Their time direction is in the direction of their own 4-velocity. This is kind of obvious, because in your own rest frame, you are not moving in space, only in time, thus whole 4-velocity has only time component. So when observer A claims observer B times is slower, he means observer B moves with different speed in the direction observer A considers to be "forward in time". And this depends on the observer.

This is analogical to two cars going in different directions, but with the same speed and asking who moves forward with the greatest velocity? From the point of view of Car A, it moves only in forward direction, thus its forward speed is its overall speed. But it sees car B moving in different direction and once it projects its velocity onto its own forward direction, it will claim car B does move in forward direction more slowly. But from the point of view of car B it is B that moves forward not A and it will project velocity of A onto its own forward direction and will claim A moves in forward direction more slowly. The reality is they both move forward the same in their respective point of views, they just cant agree on what it means to go "forward".

Situation changes only a little when two observers are not inertial and they meet again at some point, say by observer A rotating and returning back.

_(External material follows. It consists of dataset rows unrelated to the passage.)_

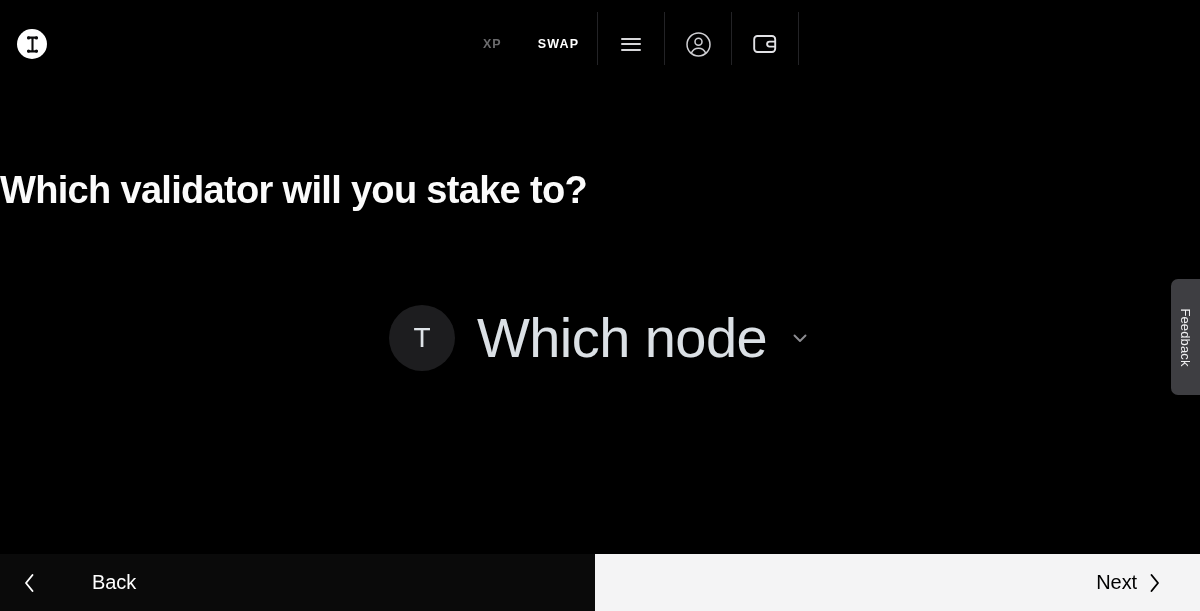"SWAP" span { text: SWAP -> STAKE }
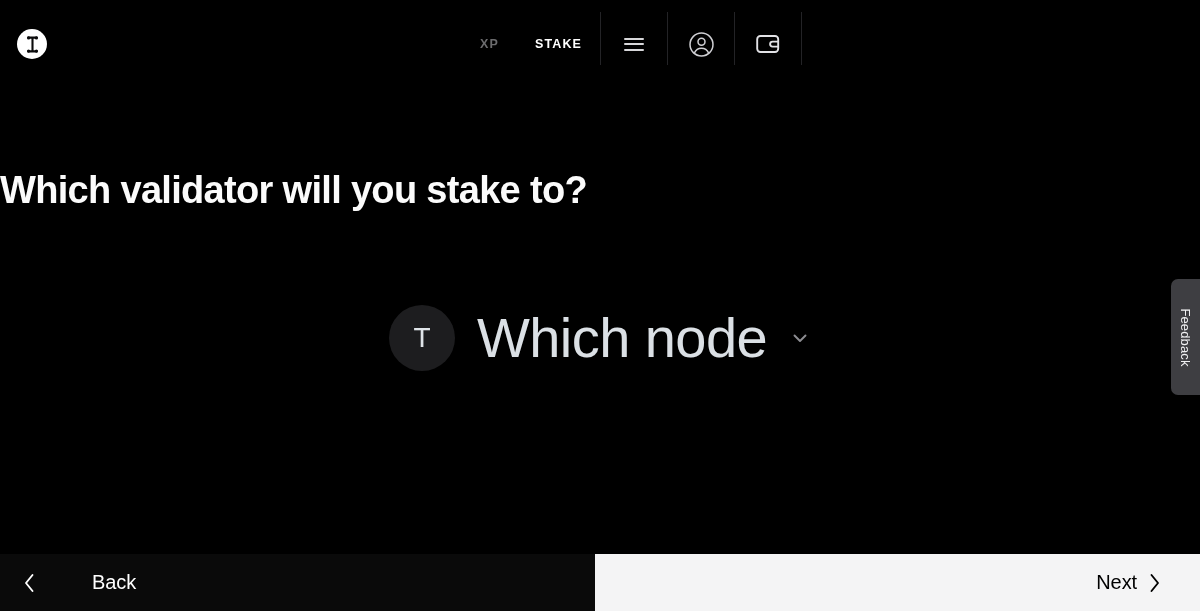"Next" .footer-next { flex-direction: none -> column }
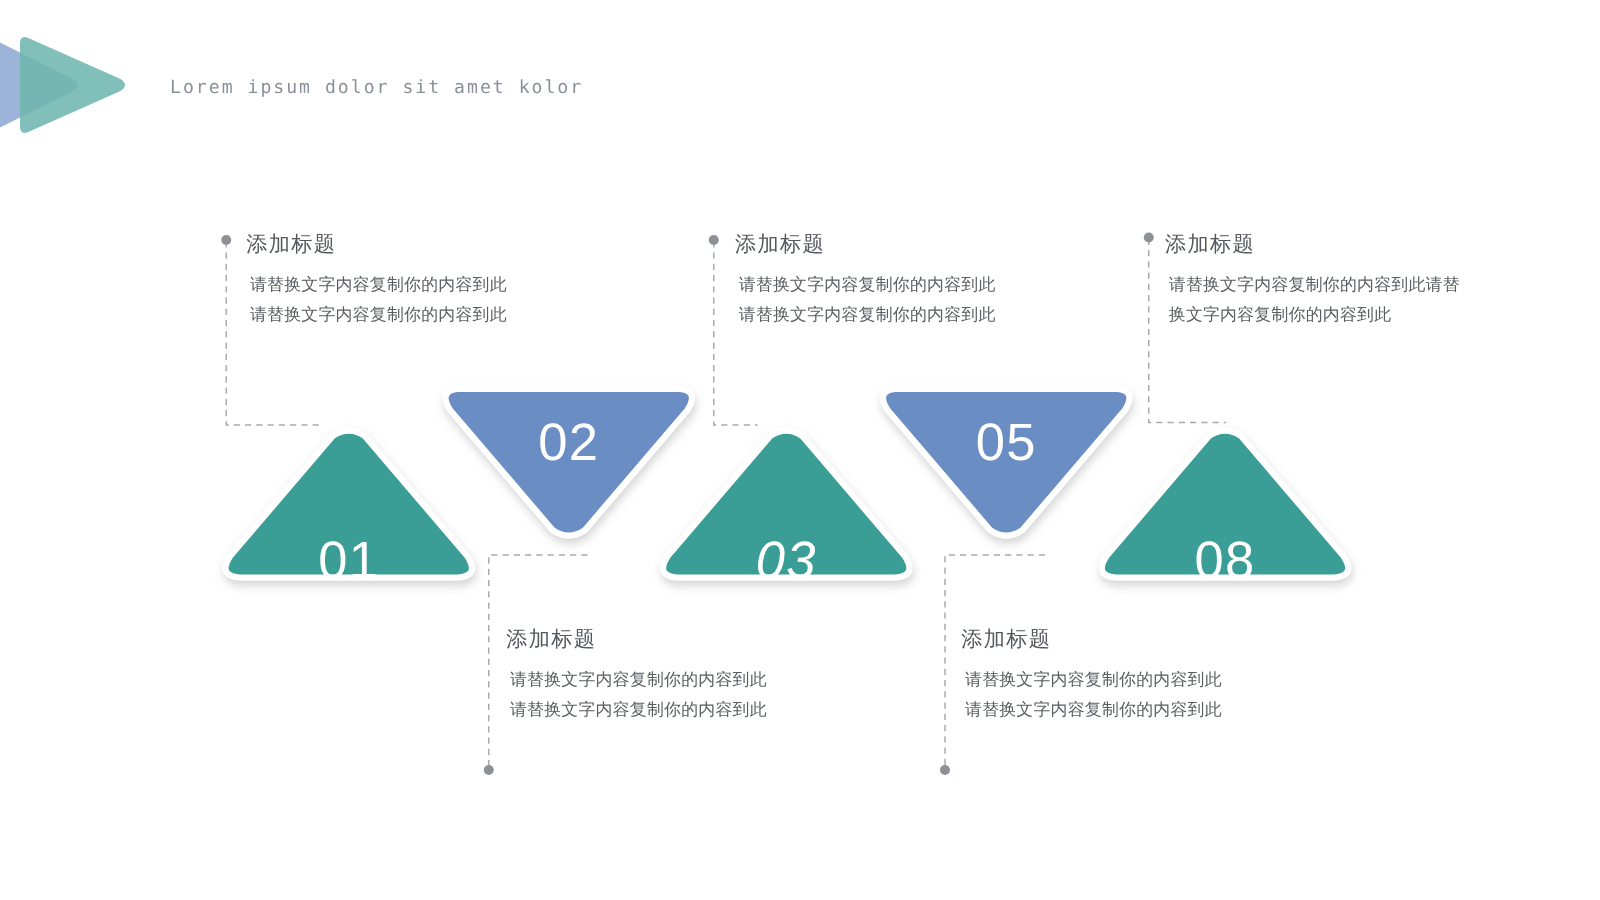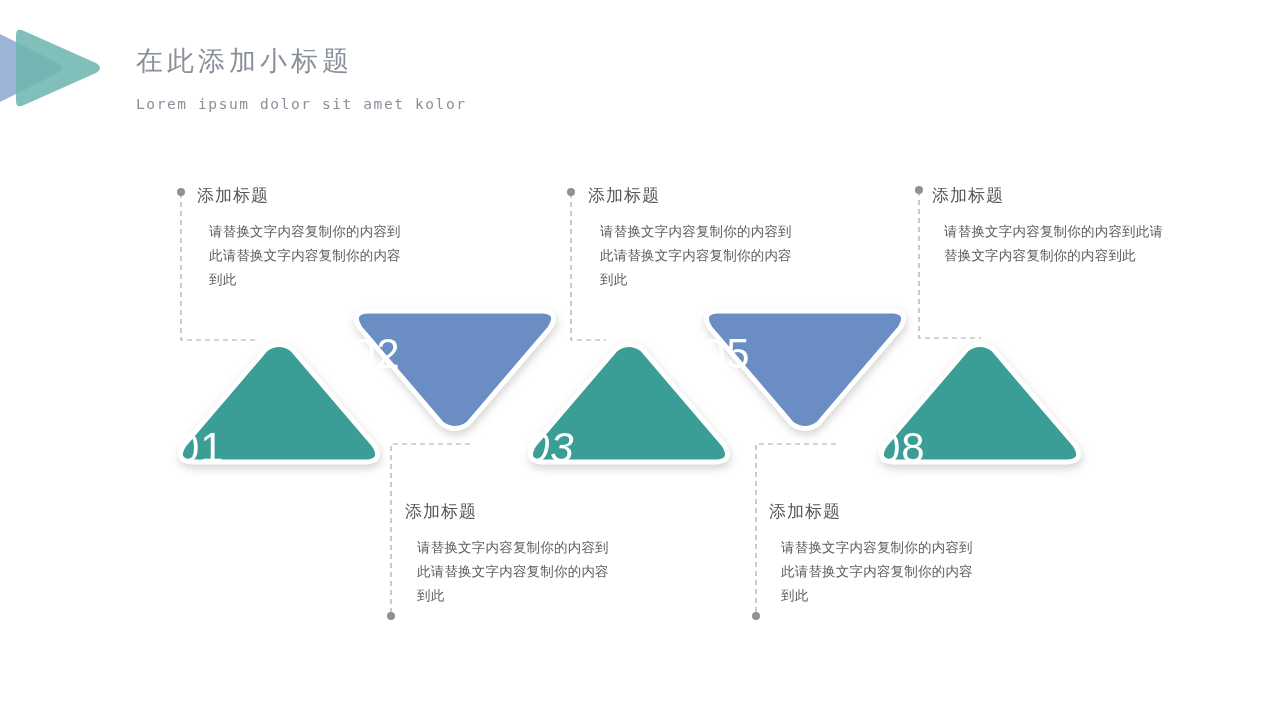"在此添加小标题" div { html: <div>在此添加小标题</div> -> none }
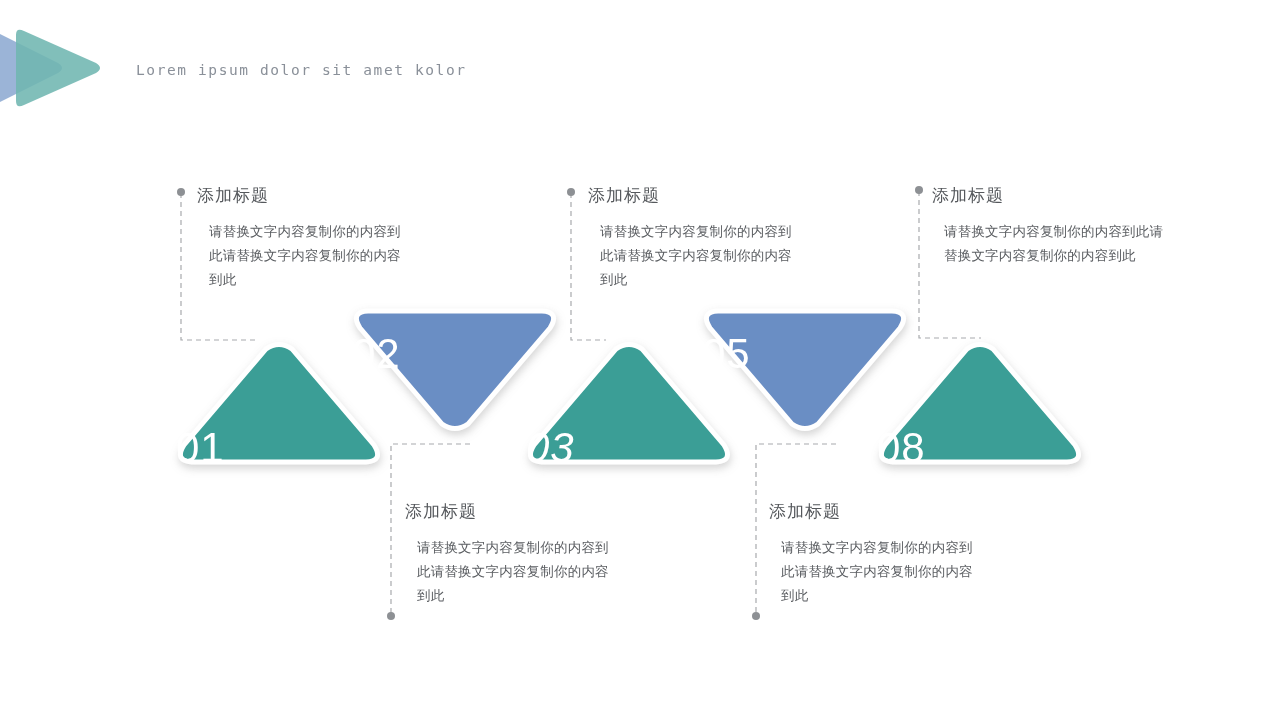"请替换文字内容复制你的内容到此请替换文字内容复制你的内容到此" .block-body { margin: 12px -> 3px }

Once they are at the same spot, you can compare their clocks and they will show different times, which is absolute statement. The different time is then given by integral along their whole trajectory. I already said, that the clocks ticks the same in their respective frames, so the overall time that passed on the two clocks is given by "length" of their trajectories in spacetime. If "length" of the trajectory of observer A is less than "length" of trajectory of observer B, then A will come to the meeting point younger.

The "length" of time-like trajectory is quantity fully analogical to ordinary spatial "length", it is just adjusted for time-like directions instead of space-like and behaves a little differently. The main difference is that, while in Euclidean space the hypotenuse of triangle is smaller than sum of the sides, for time-like curves in spacetime it is opposite, the hypotenuse is longer than sum of the sides. So while in Euclidean space the shortest path between two points is straight line, in spacetime the straight line connecting two time-like separated events is the longest. This is important for correctly predicting twin paradox, because the twin at rest moves on the longest path (i.e. on a straight line) to the meeting point and thus will be older.

Answer 5

Quick answer; two different inertial paths can have different elapsed proper times. Consider one object in orbit around a planet, crossing paths (twice) with another launched from the surface, meeting it and comparing clocks on the way up and the way down. There is no reason to expect their proper times to be identical in this case (since both the radius of orbit and the upward launch speed are unspecified, and therefore arbitrary).